Task description
Begin at the line below that contains "实现废弃矿山到耕地草场的再生。". Repeat it and all remaining lines of the records exactly.

(Dataset entries)

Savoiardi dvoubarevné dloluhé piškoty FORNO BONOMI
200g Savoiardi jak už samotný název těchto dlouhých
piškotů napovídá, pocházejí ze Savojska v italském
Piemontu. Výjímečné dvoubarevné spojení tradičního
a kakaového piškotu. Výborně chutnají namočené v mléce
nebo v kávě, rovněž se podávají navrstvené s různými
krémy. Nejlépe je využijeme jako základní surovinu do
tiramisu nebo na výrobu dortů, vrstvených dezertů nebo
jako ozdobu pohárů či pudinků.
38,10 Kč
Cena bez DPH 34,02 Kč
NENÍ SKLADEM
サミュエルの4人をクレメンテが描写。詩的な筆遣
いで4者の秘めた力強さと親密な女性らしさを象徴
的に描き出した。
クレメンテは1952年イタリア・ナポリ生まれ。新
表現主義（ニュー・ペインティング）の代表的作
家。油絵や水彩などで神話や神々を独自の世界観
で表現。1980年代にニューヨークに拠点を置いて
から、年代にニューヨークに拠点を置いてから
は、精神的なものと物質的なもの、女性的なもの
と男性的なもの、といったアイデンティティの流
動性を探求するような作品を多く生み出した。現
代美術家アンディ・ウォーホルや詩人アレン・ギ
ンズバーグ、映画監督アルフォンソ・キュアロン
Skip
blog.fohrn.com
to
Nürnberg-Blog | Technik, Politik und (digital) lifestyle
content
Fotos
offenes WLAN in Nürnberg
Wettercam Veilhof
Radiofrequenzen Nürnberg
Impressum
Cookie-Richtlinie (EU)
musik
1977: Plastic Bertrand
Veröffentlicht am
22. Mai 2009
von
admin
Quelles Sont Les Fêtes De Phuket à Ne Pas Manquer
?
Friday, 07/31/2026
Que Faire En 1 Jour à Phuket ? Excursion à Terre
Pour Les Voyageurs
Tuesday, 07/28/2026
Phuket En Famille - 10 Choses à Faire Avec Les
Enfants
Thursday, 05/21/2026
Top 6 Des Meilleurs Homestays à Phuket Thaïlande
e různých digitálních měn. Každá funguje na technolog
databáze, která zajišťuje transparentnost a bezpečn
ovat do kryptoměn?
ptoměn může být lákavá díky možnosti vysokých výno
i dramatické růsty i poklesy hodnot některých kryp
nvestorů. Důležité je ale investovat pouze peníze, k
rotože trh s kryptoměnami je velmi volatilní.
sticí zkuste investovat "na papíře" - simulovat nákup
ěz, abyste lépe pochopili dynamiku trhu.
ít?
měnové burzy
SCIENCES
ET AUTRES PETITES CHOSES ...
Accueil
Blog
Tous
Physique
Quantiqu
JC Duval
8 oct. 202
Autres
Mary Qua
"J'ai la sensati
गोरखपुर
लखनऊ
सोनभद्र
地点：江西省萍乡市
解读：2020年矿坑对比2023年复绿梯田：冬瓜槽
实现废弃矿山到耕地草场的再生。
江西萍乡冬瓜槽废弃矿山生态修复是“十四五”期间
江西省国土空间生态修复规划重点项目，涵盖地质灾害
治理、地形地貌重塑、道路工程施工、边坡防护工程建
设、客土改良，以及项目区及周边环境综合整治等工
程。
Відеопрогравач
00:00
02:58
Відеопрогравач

Final answer
实现废弃矿山到耕地草场的再生。
江西萍乡冬瓜槽废弃矿山生态修复是“十四五”期间
江西省国土空间生态修复规划重点项目，涵盖地质灾害
治理、地形地貌重塑、道路工程施工、边坡防护工程建
设、客土改良，以及项目区及周边环境综合整治等工
程。
Відеопрогравач
00:00
02:58
Відеопрогравач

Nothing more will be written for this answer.